Unfortunately, pediatric victims of cardiac arrest have low survival rates. Although survival rates from in-hospital ­cardiac arrest has increased from 9 to 27% over the past 30 years, no increase has been shown in survival rate from out-of-hospital cardiac arrest with survival stagnating at 6%. Possible reasons for hospital-based increase in survival include rapid recognition of pediatric cardiac arrest, rapid response teams, and availability of pediatric specialists to give immediate care to critically ill children whereas out-of-­hospital arrests lack these advantages. Although cardiopulmonary resuscitation (CPR) increases survival rate, fewer than 50% of pediatric cardiac arrest patients receive bystander CPR.

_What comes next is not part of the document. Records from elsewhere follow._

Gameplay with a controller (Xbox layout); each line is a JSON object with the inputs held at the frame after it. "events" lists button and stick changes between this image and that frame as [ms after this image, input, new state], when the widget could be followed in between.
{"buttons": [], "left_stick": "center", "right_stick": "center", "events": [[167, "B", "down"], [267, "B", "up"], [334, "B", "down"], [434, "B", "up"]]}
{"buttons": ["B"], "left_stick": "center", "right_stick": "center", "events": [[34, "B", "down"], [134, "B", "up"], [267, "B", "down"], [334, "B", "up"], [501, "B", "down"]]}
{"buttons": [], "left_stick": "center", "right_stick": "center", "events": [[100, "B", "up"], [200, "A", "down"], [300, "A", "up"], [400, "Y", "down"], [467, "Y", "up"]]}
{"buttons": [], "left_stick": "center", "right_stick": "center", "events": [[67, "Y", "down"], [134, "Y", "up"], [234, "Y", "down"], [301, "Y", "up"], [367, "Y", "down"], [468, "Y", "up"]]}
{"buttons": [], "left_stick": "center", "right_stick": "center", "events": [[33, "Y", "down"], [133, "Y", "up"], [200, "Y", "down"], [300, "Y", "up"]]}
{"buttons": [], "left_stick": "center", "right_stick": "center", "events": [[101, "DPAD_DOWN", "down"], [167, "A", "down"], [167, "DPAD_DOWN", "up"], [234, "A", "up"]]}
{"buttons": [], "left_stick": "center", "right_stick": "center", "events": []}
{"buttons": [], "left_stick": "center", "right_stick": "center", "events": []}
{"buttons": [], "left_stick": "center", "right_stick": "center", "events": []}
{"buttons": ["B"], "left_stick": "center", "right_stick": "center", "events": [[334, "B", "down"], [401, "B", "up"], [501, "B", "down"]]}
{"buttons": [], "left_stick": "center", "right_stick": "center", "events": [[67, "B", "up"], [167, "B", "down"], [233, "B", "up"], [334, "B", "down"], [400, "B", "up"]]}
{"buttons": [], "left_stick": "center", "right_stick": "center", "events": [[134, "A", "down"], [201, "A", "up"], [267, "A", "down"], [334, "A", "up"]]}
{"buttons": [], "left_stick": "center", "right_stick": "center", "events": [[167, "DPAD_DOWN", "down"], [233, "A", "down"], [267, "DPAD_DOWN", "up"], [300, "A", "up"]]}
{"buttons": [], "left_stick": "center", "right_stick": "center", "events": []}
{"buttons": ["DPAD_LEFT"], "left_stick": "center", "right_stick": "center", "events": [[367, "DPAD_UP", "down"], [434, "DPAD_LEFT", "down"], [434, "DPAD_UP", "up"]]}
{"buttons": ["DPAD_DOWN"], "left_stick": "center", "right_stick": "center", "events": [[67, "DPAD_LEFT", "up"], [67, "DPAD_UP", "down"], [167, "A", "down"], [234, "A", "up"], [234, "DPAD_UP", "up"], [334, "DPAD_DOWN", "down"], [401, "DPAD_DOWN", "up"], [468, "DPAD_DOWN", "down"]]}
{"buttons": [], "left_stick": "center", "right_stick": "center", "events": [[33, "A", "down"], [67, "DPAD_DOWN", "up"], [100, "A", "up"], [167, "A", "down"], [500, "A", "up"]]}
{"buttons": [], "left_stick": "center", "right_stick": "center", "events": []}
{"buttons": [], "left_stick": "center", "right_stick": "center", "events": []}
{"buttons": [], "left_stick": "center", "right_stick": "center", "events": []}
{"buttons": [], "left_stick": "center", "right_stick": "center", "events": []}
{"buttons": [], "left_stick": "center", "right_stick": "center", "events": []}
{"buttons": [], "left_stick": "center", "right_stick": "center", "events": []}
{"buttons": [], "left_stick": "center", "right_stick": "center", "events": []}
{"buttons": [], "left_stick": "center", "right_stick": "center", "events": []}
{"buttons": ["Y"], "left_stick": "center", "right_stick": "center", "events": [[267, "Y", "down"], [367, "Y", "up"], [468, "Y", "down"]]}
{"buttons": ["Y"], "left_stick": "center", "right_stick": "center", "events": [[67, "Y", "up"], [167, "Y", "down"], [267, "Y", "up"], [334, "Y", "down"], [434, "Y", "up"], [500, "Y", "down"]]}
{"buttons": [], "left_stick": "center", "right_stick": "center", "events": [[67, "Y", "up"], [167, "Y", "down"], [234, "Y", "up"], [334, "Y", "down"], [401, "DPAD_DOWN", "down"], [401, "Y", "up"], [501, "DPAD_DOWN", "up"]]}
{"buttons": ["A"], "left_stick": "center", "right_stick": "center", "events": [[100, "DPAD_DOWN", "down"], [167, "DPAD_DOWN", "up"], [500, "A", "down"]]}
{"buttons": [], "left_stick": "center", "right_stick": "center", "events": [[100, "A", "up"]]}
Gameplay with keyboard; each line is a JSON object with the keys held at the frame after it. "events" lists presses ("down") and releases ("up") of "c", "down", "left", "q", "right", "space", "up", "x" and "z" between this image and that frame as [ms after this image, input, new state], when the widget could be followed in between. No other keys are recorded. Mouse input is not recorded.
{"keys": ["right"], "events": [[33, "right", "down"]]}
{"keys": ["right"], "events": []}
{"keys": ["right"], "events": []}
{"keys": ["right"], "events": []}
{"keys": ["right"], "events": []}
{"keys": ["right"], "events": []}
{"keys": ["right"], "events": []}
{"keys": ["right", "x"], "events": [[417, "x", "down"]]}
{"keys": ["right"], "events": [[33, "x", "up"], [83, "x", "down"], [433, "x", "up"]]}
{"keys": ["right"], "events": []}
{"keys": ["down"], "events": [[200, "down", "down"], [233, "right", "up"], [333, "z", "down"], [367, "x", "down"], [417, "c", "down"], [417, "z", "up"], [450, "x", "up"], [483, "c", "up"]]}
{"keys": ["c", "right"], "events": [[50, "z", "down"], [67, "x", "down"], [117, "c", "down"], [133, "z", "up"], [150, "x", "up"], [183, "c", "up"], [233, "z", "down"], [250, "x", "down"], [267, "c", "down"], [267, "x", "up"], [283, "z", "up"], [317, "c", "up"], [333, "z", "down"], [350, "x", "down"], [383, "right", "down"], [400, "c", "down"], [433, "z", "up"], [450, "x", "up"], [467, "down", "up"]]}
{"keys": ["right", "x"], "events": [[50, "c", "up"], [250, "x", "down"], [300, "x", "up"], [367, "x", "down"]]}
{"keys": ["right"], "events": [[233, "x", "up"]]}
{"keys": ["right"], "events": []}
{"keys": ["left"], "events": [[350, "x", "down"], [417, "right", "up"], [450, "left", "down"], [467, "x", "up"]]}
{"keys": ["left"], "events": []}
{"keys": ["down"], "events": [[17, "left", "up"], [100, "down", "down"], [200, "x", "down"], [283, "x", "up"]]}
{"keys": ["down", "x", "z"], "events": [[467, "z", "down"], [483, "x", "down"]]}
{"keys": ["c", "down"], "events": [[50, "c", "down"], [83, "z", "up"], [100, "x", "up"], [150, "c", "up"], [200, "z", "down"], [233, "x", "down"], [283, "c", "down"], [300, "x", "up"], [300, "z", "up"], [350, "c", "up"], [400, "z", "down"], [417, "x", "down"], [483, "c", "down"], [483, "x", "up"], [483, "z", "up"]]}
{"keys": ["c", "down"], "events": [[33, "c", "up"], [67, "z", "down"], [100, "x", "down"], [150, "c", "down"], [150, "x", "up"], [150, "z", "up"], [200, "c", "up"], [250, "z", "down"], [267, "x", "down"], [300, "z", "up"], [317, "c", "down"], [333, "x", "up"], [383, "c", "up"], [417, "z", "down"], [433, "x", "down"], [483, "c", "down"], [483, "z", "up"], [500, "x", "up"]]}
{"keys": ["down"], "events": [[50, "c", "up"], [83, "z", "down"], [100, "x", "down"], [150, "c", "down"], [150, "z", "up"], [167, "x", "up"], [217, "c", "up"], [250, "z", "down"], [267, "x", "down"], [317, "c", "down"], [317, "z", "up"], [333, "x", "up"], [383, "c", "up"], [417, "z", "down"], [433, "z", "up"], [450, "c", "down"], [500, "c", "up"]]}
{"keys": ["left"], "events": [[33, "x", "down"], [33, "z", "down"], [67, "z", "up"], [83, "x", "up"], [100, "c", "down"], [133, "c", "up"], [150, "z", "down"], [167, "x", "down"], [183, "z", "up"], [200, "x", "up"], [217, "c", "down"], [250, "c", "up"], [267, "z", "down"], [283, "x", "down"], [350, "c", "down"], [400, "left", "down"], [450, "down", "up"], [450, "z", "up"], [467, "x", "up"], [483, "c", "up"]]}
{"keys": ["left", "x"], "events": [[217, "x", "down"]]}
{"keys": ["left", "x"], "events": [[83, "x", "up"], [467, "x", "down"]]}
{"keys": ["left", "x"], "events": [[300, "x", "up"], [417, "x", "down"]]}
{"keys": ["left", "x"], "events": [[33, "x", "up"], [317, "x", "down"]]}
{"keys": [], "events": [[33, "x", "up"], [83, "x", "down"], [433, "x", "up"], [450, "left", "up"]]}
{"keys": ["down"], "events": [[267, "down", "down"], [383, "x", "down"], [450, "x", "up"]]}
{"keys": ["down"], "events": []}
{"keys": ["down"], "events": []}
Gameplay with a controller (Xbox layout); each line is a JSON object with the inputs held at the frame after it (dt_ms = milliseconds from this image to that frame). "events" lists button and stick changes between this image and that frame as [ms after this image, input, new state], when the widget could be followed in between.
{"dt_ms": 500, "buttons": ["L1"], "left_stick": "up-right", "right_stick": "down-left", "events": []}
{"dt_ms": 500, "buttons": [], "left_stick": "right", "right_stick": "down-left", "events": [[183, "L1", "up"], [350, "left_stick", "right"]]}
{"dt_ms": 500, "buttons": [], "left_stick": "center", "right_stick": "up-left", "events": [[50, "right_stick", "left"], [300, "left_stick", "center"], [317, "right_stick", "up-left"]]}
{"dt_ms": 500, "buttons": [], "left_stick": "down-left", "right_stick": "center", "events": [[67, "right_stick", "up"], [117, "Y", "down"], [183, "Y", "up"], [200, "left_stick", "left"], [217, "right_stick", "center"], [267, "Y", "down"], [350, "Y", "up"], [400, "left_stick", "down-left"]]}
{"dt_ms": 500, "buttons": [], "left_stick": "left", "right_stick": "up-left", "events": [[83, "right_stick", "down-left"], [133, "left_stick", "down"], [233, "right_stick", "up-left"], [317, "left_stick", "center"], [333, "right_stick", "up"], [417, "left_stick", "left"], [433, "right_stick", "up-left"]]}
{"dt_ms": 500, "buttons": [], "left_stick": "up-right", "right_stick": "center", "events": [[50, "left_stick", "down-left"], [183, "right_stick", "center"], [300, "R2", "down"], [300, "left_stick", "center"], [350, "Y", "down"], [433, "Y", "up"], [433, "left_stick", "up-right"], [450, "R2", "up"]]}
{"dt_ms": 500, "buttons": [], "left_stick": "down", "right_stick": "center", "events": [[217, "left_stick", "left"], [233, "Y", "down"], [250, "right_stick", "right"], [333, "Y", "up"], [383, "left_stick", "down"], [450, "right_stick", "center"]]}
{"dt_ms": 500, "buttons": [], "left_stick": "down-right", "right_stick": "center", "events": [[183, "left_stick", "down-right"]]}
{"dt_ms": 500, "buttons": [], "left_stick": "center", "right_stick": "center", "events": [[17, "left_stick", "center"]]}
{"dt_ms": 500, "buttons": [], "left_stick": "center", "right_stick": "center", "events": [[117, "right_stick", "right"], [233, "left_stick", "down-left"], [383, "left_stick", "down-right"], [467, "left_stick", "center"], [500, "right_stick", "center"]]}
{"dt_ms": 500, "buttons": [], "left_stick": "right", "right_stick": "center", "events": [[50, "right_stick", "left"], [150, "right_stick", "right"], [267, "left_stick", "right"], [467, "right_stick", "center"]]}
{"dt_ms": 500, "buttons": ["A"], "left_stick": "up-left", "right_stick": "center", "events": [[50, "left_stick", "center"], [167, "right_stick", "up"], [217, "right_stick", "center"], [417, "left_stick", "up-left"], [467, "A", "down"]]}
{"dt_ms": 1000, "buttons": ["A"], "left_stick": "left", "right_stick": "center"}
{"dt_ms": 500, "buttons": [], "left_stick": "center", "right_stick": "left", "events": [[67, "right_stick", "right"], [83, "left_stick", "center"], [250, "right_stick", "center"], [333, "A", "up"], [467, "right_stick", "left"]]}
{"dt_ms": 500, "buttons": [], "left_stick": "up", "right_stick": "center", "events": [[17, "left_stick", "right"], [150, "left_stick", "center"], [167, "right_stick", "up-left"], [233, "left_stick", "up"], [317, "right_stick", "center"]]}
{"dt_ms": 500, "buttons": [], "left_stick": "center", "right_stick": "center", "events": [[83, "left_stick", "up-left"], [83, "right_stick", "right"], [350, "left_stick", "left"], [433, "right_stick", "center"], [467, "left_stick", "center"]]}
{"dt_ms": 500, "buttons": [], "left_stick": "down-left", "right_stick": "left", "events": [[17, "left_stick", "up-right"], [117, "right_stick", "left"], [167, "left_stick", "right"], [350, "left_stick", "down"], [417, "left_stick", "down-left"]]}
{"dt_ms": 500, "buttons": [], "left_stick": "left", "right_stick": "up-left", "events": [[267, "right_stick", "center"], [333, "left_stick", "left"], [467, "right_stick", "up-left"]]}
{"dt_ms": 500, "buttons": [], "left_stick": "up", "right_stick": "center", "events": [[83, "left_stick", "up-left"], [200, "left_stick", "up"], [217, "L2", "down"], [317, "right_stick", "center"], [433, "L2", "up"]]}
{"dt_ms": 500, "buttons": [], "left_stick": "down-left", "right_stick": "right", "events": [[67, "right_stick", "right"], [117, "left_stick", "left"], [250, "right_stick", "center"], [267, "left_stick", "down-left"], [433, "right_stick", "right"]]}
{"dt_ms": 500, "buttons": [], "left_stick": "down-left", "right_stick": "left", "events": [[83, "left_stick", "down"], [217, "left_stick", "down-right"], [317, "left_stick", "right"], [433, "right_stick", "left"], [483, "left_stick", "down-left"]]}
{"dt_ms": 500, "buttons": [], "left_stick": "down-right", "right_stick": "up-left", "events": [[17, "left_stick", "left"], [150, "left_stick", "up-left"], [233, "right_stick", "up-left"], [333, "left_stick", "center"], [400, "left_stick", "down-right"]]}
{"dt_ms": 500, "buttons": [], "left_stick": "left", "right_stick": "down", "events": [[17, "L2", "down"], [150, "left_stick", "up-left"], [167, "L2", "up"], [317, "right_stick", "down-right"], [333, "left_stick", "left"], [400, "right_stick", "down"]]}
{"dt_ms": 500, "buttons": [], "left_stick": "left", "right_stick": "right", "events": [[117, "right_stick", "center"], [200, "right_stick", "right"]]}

Nothing causes greater concern, fear, and anxiety in a clinician than a major pediatric resuscitation. The successful art of caring for children in cardiac arrest requires a calm and organized team approach. The advent of standardized resuscitation guidelines in the 1980s has aided clinicians in providing the best possible care to critically ill children, and mastery of pediatric advanced life support (PALS) guidelines is important for optimal care of the arresting child. Although PALS is a standard to guide care, resuscitative efforts can go beyond it, including the use of ultrasound, quantitative calorimetric monitoring, and continuous CPR.

Additionally, to optimize outcomes it is vital to recognize signs of shock and respiratory failure early on, before cardiopulmonary arrest occurs. It is also important to have a good understanding of the conditions that can lead up to cardiopulmonary arrest. In many patients, prompt treatment of reversible causes and early resuscitation when indicated will avert impending arrest.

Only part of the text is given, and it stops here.